**SUPPLIED RECORDS**
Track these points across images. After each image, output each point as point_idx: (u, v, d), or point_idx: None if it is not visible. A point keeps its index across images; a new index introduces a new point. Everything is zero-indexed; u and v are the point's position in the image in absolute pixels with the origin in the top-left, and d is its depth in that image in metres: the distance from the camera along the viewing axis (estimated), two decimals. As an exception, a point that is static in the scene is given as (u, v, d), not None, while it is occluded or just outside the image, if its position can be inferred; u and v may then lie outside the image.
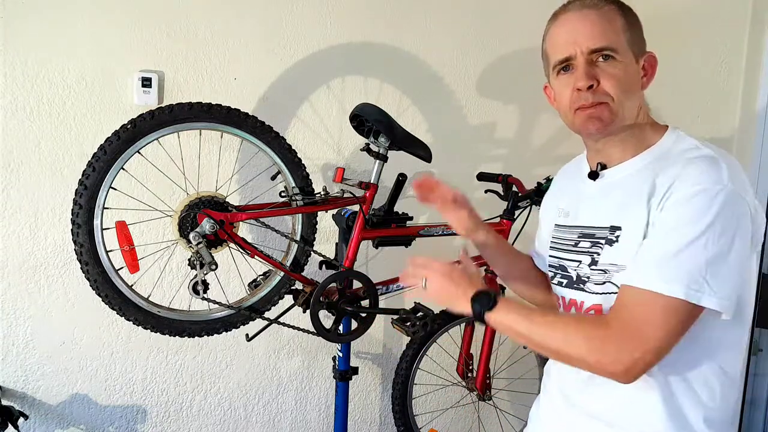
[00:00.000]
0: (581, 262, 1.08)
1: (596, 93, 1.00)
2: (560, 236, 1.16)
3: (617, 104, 1.01)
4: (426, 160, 1.79)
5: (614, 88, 1.00)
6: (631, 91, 1.03)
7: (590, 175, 1.10)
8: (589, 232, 1.08)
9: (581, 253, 1.08)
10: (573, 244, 1.11)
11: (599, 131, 1.03)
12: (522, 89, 2.31)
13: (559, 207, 1.19)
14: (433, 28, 2.19)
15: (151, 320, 1.61)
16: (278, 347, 2.18)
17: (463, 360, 2.08)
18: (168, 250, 1.83)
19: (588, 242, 1.07)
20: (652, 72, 1.07)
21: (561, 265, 1.14)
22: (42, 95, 1.81)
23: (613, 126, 1.03)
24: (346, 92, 2.12)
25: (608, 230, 1.03)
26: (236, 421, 2.17)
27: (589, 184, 1.11)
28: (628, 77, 1.01)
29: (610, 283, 1.02)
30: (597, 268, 1.04)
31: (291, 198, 1.73)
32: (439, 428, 2.34)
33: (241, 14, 1.97)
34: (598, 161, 1.09)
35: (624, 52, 1.01)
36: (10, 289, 1.86)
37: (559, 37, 1.05)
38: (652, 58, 1.07)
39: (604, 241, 1.04)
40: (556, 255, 1.16)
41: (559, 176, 1.30)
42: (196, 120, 1.59)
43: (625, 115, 1.02)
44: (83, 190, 1.50)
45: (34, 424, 1.94)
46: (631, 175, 1.04)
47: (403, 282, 1.11)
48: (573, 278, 1.10)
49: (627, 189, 1.03)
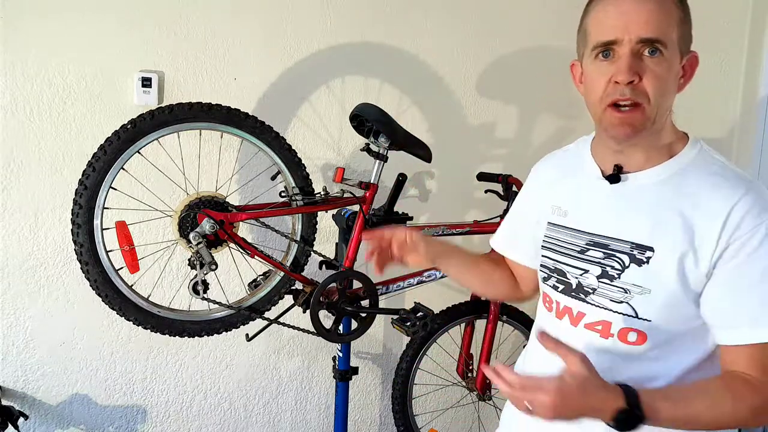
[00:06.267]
0: (587, 272, 1.02)
1: (635, 90, 0.92)
2: (558, 237, 1.08)
3: (653, 107, 0.93)
4: (426, 160, 1.79)
5: (655, 88, 0.92)
6: (669, 93, 0.95)
7: (609, 178, 1.01)
8: (603, 241, 1.00)
9: (590, 262, 1.02)
10: (579, 251, 1.04)
11: (628, 137, 0.95)
12: (522, 89, 2.31)
13: (554, 204, 1.10)
14: (433, 28, 2.19)
15: (151, 320, 1.61)
16: (278, 347, 2.18)
17: (463, 360, 2.08)
18: (168, 250, 1.83)
19: (600, 252, 1.00)
20: (690, 74, 0.98)
21: (558, 268, 1.07)
22: (42, 95, 1.81)
23: (644, 132, 0.95)
24: (346, 92, 2.12)
25: (632, 246, 0.97)
26: (236, 421, 2.17)
27: (601, 187, 1.03)
28: (669, 77, 0.93)
29: (628, 305, 0.97)
30: (615, 285, 0.98)
31: (291, 198, 1.73)
32: (439, 428, 2.34)
33: (241, 14, 1.97)
34: (614, 163, 1.01)
35: (673, 48, 0.92)
36: (10, 289, 1.86)
37: (607, 15, 0.93)
38: (694, 58, 0.98)
39: (627, 258, 0.97)
40: (551, 257, 1.09)
41: (544, 168, 1.20)
42: (196, 120, 1.59)
43: (657, 120, 0.95)
44: (83, 190, 1.50)
45: (34, 424, 1.94)
46: (657, 186, 0.97)
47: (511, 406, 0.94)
48: (572, 285, 1.04)
49: (655, 203, 0.96)
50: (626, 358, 0.99)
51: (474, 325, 2.05)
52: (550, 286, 1.10)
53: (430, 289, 1.98)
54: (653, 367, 0.98)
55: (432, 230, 1.85)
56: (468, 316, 2.00)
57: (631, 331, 0.98)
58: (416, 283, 1.86)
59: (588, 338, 1.02)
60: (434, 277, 1.87)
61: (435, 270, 1.86)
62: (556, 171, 1.16)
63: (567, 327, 1.06)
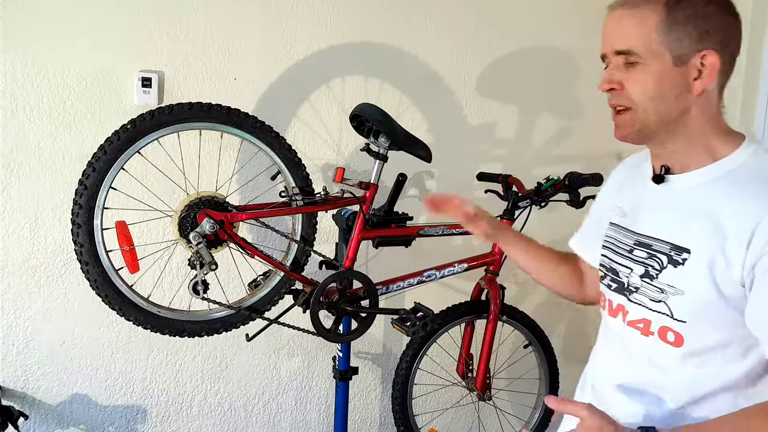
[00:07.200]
0: (632, 270, 1.04)
1: (618, 96, 0.98)
2: (615, 237, 1.10)
3: (642, 111, 0.96)
4: (426, 160, 1.79)
5: (637, 93, 0.96)
6: (663, 97, 0.95)
7: (654, 179, 1.03)
8: (647, 241, 1.03)
9: (635, 261, 1.04)
10: (628, 250, 1.06)
11: (623, 138, 1.00)
12: (522, 89, 2.31)
13: (617, 205, 1.13)
14: (433, 28, 2.19)
15: (151, 320, 1.61)
16: (278, 347, 2.18)
17: (463, 360, 2.08)
18: (168, 250, 1.83)
19: (644, 252, 1.03)
20: (708, 73, 0.94)
21: (613, 267, 1.10)
22: (42, 95, 1.81)
23: (640, 134, 0.98)
24: (346, 92, 2.12)
25: (671, 247, 0.98)
26: (236, 421, 2.17)
27: (651, 188, 1.04)
28: (656, 83, 0.94)
29: (665, 304, 0.99)
30: (653, 284, 1.00)
31: (291, 198, 1.73)
32: (439, 428, 2.34)
33: (241, 14, 1.97)
34: (661, 164, 1.03)
35: (652, 54, 0.94)
36: (10, 289, 1.86)
37: (602, 32, 1.02)
38: (708, 56, 0.93)
39: (666, 258, 0.98)
40: (608, 256, 1.11)
41: (620, 169, 1.21)
42: (196, 120, 1.59)
43: (652, 122, 0.96)
44: (83, 190, 1.50)
45: (34, 424, 1.94)
46: (698, 189, 0.98)
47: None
48: (624, 284, 1.06)
49: (695, 205, 0.97)
50: (668, 358, 1.00)
51: (474, 325, 2.05)
52: (605, 285, 1.12)
53: (430, 289, 1.98)
54: (697, 372, 0.98)
55: (432, 230, 1.85)
56: (468, 316, 2.00)
57: (669, 330, 0.99)
58: (416, 283, 1.86)
59: (632, 335, 1.05)
60: (434, 277, 1.87)
61: (435, 270, 1.86)
62: (625, 173, 1.18)
63: (620, 324, 1.08)
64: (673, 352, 0.99)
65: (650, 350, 1.02)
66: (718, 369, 0.97)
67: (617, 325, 1.08)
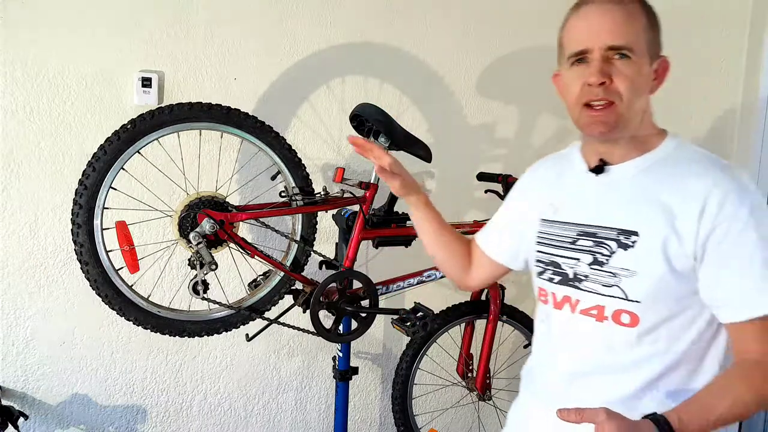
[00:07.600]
0: (579, 260, 1.08)
1: (607, 90, 0.99)
2: (551, 232, 1.14)
3: (625, 105, 1.00)
4: (426, 160, 1.79)
5: (626, 89, 0.99)
6: (641, 93, 1.02)
7: (594, 170, 1.08)
8: (591, 230, 1.07)
9: (580, 251, 1.08)
10: (571, 242, 1.10)
11: (603, 135, 1.03)
12: (522, 89, 2.31)
13: (548, 202, 1.17)
14: (433, 28, 2.19)
15: (151, 320, 1.61)
16: (278, 347, 2.18)
17: (463, 360, 2.08)
18: (168, 250, 1.83)
19: (590, 241, 1.07)
20: (663, 76, 1.06)
21: (553, 261, 1.13)
22: (42, 95, 1.81)
23: (618, 129, 1.02)
24: (346, 92, 2.12)
25: (618, 232, 1.03)
26: (236, 421, 2.17)
27: (588, 180, 1.10)
28: (640, 79, 1.01)
29: (617, 288, 1.03)
30: (604, 270, 1.04)
31: (291, 198, 1.73)
32: (439, 428, 2.34)
33: (241, 14, 1.97)
34: (599, 158, 1.08)
35: (641, 52, 1.00)
36: (10, 289, 1.86)
37: (578, 28, 1.03)
38: (665, 62, 1.06)
39: (615, 243, 1.03)
40: (545, 251, 1.15)
41: (538, 170, 1.27)
42: (196, 120, 1.59)
43: (631, 118, 1.02)
44: (83, 190, 1.50)
45: (34, 424, 1.94)
46: (638, 176, 1.04)
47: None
48: (568, 275, 1.10)
49: (637, 191, 1.03)
50: (623, 339, 1.04)
51: (474, 325, 2.05)
52: (545, 279, 1.15)
53: (430, 289, 1.98)
54: (650, 349, 1.03)
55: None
56: (468, 316, 2.00)
57: (624, 312, 1.03)
58: (416, 283, 1.86)
59: (585, 323, 1.08)
60: (434, 277, 1.87)
61: (435, 270, 1.86)
62: (551, 172, 1.22)
63: (567, 315, 1.11)
64: (628, 333, 1.03)
65: (604, 334, 1.05)
66: (669, 343, 1.02)
67: (563, 316, 1.11)
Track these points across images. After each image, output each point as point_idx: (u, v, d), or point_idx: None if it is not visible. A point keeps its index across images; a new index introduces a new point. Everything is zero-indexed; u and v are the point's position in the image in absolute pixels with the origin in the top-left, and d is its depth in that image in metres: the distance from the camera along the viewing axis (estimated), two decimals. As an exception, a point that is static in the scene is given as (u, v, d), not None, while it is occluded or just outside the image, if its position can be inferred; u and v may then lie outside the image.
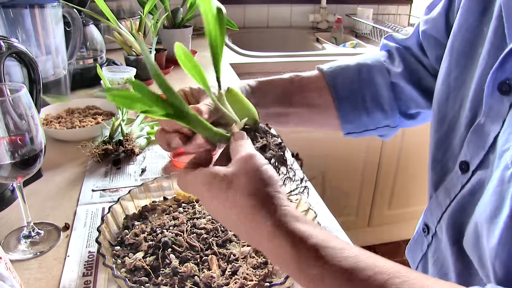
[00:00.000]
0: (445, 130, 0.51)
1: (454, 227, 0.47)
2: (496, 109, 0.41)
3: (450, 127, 0.50)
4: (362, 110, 0.62)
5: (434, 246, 0.52)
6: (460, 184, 0.46)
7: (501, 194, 0.36)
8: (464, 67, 0.49)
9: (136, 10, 1.70)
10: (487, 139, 0.42)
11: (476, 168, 0.44)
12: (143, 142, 0.89)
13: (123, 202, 0.63)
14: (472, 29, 0.48)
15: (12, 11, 0.91)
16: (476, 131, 0.44)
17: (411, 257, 0.59)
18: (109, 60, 1.36)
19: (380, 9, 2.20)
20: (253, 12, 2.10)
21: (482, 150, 0.43)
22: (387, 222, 1.94)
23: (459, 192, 0.47)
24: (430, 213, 0.52)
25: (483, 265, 0.39)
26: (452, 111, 0.50)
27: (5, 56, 0.68)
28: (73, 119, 0.94)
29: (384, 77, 0.62)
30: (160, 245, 0.55)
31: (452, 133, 0.49)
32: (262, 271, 0.52)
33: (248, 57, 1.61)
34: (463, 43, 0.49)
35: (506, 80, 0.38)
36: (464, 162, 0.46)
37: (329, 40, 1.95)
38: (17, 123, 0.52)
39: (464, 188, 0.46)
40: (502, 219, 0.34)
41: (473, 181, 0.45)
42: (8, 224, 0.64)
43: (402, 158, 1.80)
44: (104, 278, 0.54)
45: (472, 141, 0.44)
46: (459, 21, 0.50)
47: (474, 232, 0.41)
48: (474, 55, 0.47)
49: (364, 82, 0.62)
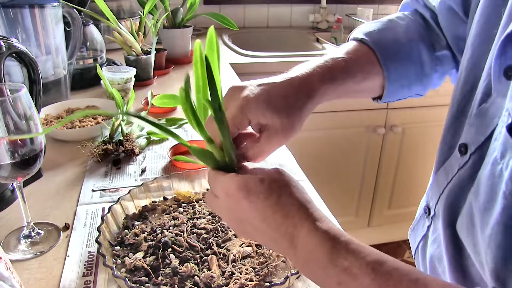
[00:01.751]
0: (454, 112, 0.50)
1: (449, 209, 0.47)
2: (502, 94, 0.39)
3: (460, 109, 0.49)
4: (405, 87, 0.60)
5: (433, 227, 0.52)
6: (458, 166, 0.46)
7: (493, 188, 0.36)
8: (477, 48, 0.48)
9: (136, 10, 1.70)
10: (490, 124, 0.41)
11: (474, 152, 0.43)
12: (143, 142, 0.89)
13: (123, 202, 0.63)
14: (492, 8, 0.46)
15: (12, 11, 0.91)
16: (479, 115, 0.43)
17: (413, 238, 0.59)
18: (109, 60, 1.37)
19: (380, 9, 2.20)
20: (253, 12, 2.10)
21: (482, 135, 0.42)
22: (387, 222, 1.94)
23: (456, 174, 0.46)
24: (431, 193, 0.52)
25: (478, 252, 0.39)
26: (462, 92, 0.49)
27: (5, 56, 0.68)
28: (73, 119, 0.94)
29: (430, 53, 0.60)
30: (160, 245, 0.55)
31: (462, 115, 0.48)
32: (262, 271, 0.52)
33: (248, 57, 1.61)
34: (479, 24, 0.48)
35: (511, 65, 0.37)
36: (463, 145, 0.45)
37: (329, 40, 1.95)
38: (17, 123, 0.52)
39: (461, 170, 0.46)
40: (495, 214, 0.35)
41: (470, 165, 0.44)
42: (8, 224, 0.64)
43: (402, 158, 1.80)
44: (104, 278, 0.54)
45: (474, 124, 0.44)
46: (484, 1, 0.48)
47: (469, 219, 0.41)
48: (489, 37, 0.45)
49: (414, 61, 0.59)
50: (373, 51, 0.57)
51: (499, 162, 0.35)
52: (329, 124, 1.65)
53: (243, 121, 0.46)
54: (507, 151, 0.34)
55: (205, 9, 1.94)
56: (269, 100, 0.46)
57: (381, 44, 0.57)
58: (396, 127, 1.71)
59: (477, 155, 0.43)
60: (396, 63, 0.58)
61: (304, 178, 0.80)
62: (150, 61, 1.27)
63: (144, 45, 1.30)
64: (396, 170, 1.83)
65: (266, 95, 0.47)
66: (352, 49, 0.57)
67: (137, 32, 1.26)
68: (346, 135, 1.70)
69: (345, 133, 1.69)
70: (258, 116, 0.46)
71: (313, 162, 1.70)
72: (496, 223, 0.34)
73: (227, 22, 1.38)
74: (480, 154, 0.42)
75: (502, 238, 0.33)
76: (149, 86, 1.28)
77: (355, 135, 1.71)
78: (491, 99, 0.42)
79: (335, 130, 1.67)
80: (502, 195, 0.33)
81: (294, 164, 0.85)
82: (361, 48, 0.57)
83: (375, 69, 0.57)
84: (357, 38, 0.58)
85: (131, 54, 1.25)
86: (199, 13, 1.47)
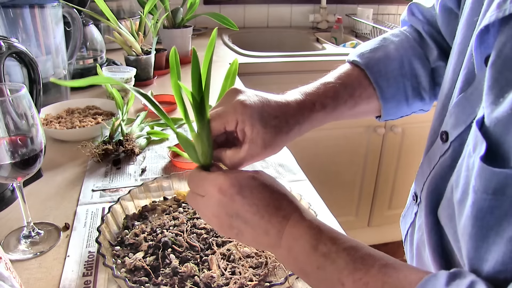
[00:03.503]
0: (443, 100, 0.50)
1: (432, 197, 0.47)
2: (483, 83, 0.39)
3: (447, 97, 0.49)
4: (403, 102, 0.61)
5: (419, 214, 0.52)
6: (439, 154, 0.46)
7: (467, 180, 0.36)
8: (463, 36, 0.48)
9: (136, 10, 1.70)
10: (471, 113, 0.41)
11: (455, 140, 0.44)
12: (143, 142, 0.89)
13: (123, 202, 0.63)
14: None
15: (12, 11, 0.91)
16: (459, 103, 0.43)
17: (403, 225, 0.59)
18: (109, 60, 1.37)
19: (380, 9, 2.20)
20: (253, 12, 2.10)
21: (463, 123, 0.42)
22: (387, 222, 1.94)
23: (437, 162, 0.47)
24: (417, 180, 0.53)
25: (457, 239, 0.40)
26: (450, 81, 0.49)
27: (5, 56, 0.68)
28: (73, 119, 0.94)
29: (425, 66, 0.60)
30: (160, 245, 0.55)
31: (448, 103, 0.49)
32: (262, 271, 0.52)
33: (248, 57, 1.61)
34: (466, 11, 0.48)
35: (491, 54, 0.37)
36: (444, 132, 0.45)
37: (329, 40, 1.95)
38: (17, 123, 0.52)
39: (442, 158, 0.46)
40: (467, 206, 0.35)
41: (450, 153, 0.44)
42: (8, 224, 0.64)
43: (402, 158, 1.80)
44: (104, 278, 0.54)
45: (455, 112, 0.44)
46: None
47: (449, 207, 0.41)
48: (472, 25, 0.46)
49: (407, 75, 0.60)
50: (365, 72, 0.58)
51: (471, 155, 0.35)
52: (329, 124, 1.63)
53: (232, 121, 0.47)
54: (477, 145, 0.34)
55: (205, 9, 1.94)
56: (262, 115, 0.47)
57: (371, 63, 0.59)
58: (396, 127, 1.71)
59: (457, 143, 0.43)
60: (388, 80, 0.59)
61: (304, 178, 0.80)
62: (150, 61, 1.27)
63: (144, 45, 1.30)
64: (396, 170, 1.83)
65: (261, 109, 0.48)
66: (344, 72, 0.59)
67: (137, 32, 1.26)
68: (346, 135, 1.70)
69: (345, 133, 1.69)
70: (247, 123, 0.46)
71: (313, 162, 1.70)
72: (467, 215, 0.35)
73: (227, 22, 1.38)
74: (460, 142, 0.43)
75: (472, 229, 0.34)
76: (149, 86, 1.28)
77: (355, 135, 1.71)
78: (472, 88, 0.42)
79: (335, 130, 1.67)
80: (472, 189, 0.34)
81: (294, 164, 0.85)
82: (353, 72, 0.59)
83: (367, 92, 0.58)
84: (349, 60, 0.60)
85: (131, 54, 1.25)
86: (199, 13, 1.47)
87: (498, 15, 0.34)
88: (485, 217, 0.33)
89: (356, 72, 0.59)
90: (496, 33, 0.36)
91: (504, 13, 0.34)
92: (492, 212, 0.32)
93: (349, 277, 0.37)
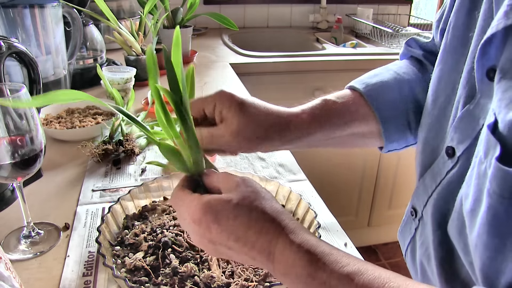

**YOUR TASK**
When you reach the line containing "62: (556, 171, 1.16)" in the entries above, begin restating word for word, and stop once the line containing "67: (617, 325, 1.08)" has been given. Omit the pictures.

**WRITTEN SOLUTION**
62: (556, 171, 1.16)
63: (567, 327, 1.06)
[00:07.200]
0: (632, 270, 1.04)
1: (618, 96, 0.98)
2: (615, 237, 1.10)
3: (642, 111, 0.96)
4: (426, 160, 1.79)
5: (637, 93, 0.96)
6: (663, 97, 0.95)
7: (654, 179, 1.03)
8: (647, 241, 1.03)
9: (635, 261, 1.04)
10: (628, 250, 1.06)
11: (623, 138, 1.00)
12: (522, 89, 2.31)
13: (617, 205, 1.13)
14: (433, 28, 2.19)
15: (151, 320, 1.61)
16: (278, 347, 2.18)
17: (463, 360, 2.08)
18: (168, 250, 1.83)
19: (644, 252, 1.03)
20: (708, 73, 0.94)
21: (613, 267, 1.10)
22: (42, 95, 1.81)
23: (640, 134, 0.98)
24: (346, 92, 2.12)
25: (671, 247, 0.98)
26: (236, 421, 2.17)
27: (651, 188, 1.04)
28: (656, 83, 0.94)
29: (665, 304, 0.99)
30: (653, 284, 1.00)
31: (291, 198, 1.73)
32: (439, 428, 2.34)
33: (241, 14, 1.97)
34: (661, 164, 1.03)
35: (652, 54, 0.94)
36: (10, 289, 1.86)
37: (602, 32, 1.02)
38: (708, 56, 0.93)
39: (666, 258, 0.98)
40: (608, 256, 1.11)
41: (620, 169, 1.21)
42: (196, 120, 1.59)
43: (652, 122, 0.96)
44: (83, 190, 1.50)
45: (34, 424, 1.94)
46: (698, 189, 0.98)
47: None
48: (624, 284, 1.06)
49: (695, 205, 0.97)
50: (668, 358, 1.00)
51: (474, 325, 2.05)
52: (605, 285, 1.12)
53: (430, 289, 1.98)
54: (697, 372, 0.98)
55: (432, 230, 1.85)
56: (468, 316, 2.00)
57: (669, 330, 0.99)
58: (416, 283, 1.86)
59: (632, 335, 1.05)
60: (434, 277, 1.87)
61: (435, 270, 1.86)
62: (625, 173, 1.18)
63: (620, 324, 1.08)
64: (673, 352, 0.99)
65: (650, 350, 1.02)
66: (718, 369, 0.97)
67: (617, 325, 1.08)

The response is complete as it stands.